* Work task
Reproduce every line of text in the material below, keeping each line unchanged and leaving out the pictures.

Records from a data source
********

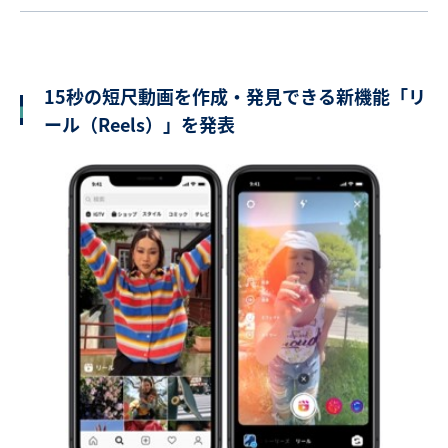
15秒の短尺動画を作成・発見できる新機能「リ
ール（Reels）」を発表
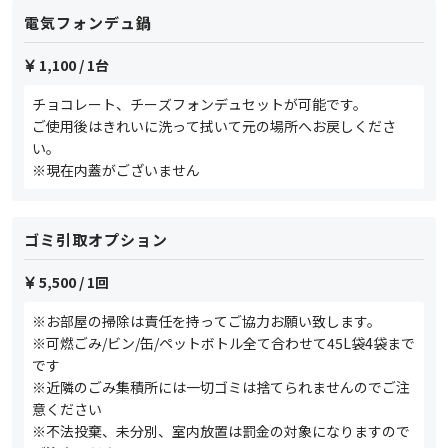
電気フォンデュ鍋
1,100
/ 1台
チョコレート、チーズフォンデュセットが可能です。
ご使用後はきれいに洗って拭いて元の場所へお戻しくださ
い。
※現在内蓋がございません
ゴミ引取オプション
5,500
/ 1回
※お部屋の掃除は責任を持ってご協力お願い致します。
※可燃ごみ/ビン/缶/ペットボトル全て合わせて45L袋4袋まで
です
※近隣のごみ集積所には一切ゴミは捨てられませんのでご注
意ください
※不法投棄、未分別、室内放置は罰金の対象になりますので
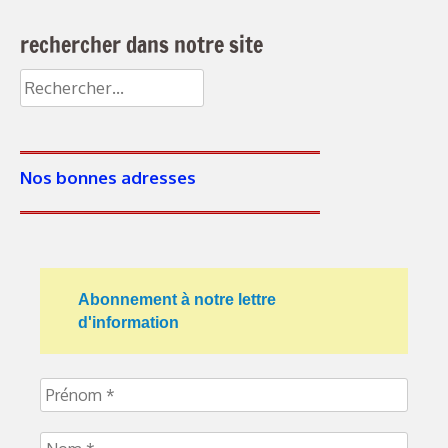
rechercher dans notre site
Rechercher :
Nos bonnes adresses
Abonnement à notre lettre
d'information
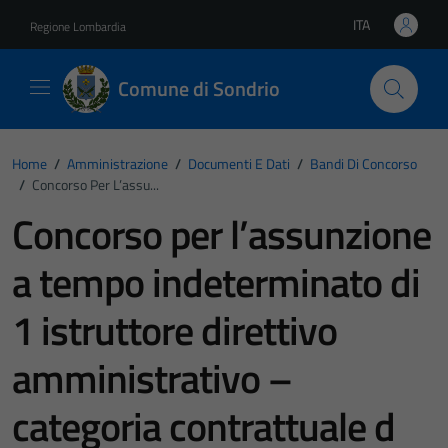
Vai ai contenuti
Vai al footer
ITA
Regione Lombardia
Lingua attiva:
Comune di Sondrio
Home
/
Amministrazione
/
Documenti E Dati
/
Bandi Di Concorso
/
Concorso Per L’assu...
Concorso per l’assunzione
a tempo indeterminato di
1 istruttore direttivo
amministrativo –
categoria contrattuale d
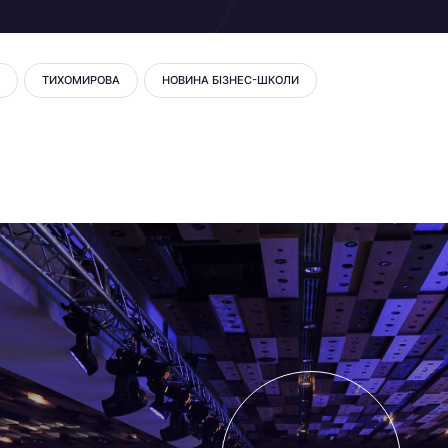
ТИХОМИРОВА
НОВИНА БІЗНЕС-ШКОЛИ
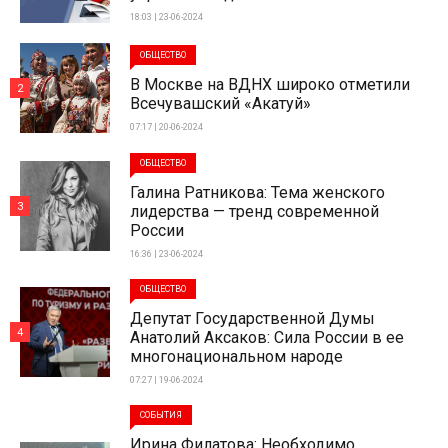
18:03 | 23-06-2024
ОБЩЕСТВО
В Москве на ВДНХ широко отметили
2
Всечувашский «Акатуй»
07:17 | 20-06-2024
ОБЩЕСТВО
Галина Ратникова: Тема женского
3
лидерства — тренд современной
России
16:36 | 23-06-2024
ОБЩЕСТВО
Депутат Государственной Думы
4
Анатолий Аксаков: Сила России в ее
многонациональном народе
07:27 | 19-06-2024
СОБЫТИЯ
Ирина Филатова: Необходимо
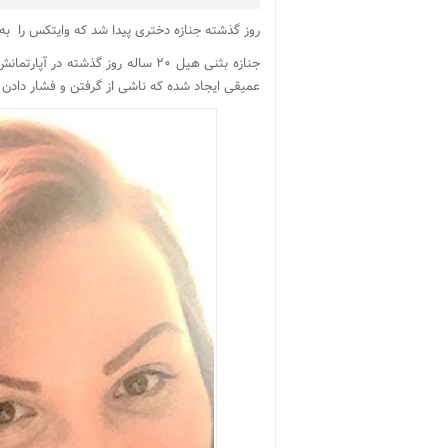
روز گذشته جنازه دختری پیدا شد که وایتکس را به زو
جنازه بثنی هیل ۲۰ ساله روز گذشت
عمیقی ایجاد شده که ناشی از گرفتن و فشار دادن گ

********

* Solved problem
15秒の短尺動画を作成・発見できる新機能「リ
ール（Reels）」を発表
電気フォンデュ鍋
1,100
/ 1台
チョコレート、チーズフォンデュセットが可能です。
ご使用後はきれいに洗って拭いて元の場所へお戻しくださ
い。
※現在内蓋がございません
ゴミ引取オプション
5,500
/ 1回
※お部屋の掃除は責任を持ってご協力お願い致します。
※可燃ごみ/ビン/缶/ペットボトル全て合わせて45L袋4袋まで
です
※近隣のごみ集積所には一切ゴミは捨てられませんのでご注
意ください
※不法投棄、未分別、室内放置は罰金の対象になりますので
rechercher dans notre site
Rechercher :
Nos bonnes adresses
Abonnement à notre lettre
d'information
Vai ai contenuti
Vai al footer
ITA
Regione Lombardia
Lingua attiva:
Comune di Sondrio
Home
/
Amministrazione
/
Documenti E Dati
/
Bandi Di Concorso
/
Concorso Per L’assu...
Concorso per l’assunzione
a tempo indeterminato di
1 istruttore direttivo
amministrativo –
categoria contrattuale d
ТИХОМИРОВА
НОВИНА БІЗНЕС-ШКОЛИ
18:03 | 23-06-2024
ОБЩЕСТВО
В Москве на ВДНХ широко отметили
2
Всечувашский «Акатуй»
07:17 | 20-06-2024
ОБЩЕСТВО
Галина Ратникова: Тема женского
3
лидерства — тренд современной
России
16:36 | 23-06-2024
ОБЩЕСТВО
Депутат Государственной Думы
4
Анатолий Аксаков: Сила России в ее
многонациональном народе
07:27 | 19-06-2024
СОБЫТИЯ
Ирина Филатова: Необходимо
روز گذشته جنازه دختری پیدا شد که وایتکس را به زو
جنازه بثنی هیل ۲۰ ساله روز گذشت
عمیقی ایجاد شده که ناشی از گرفتن و فشار دادن گ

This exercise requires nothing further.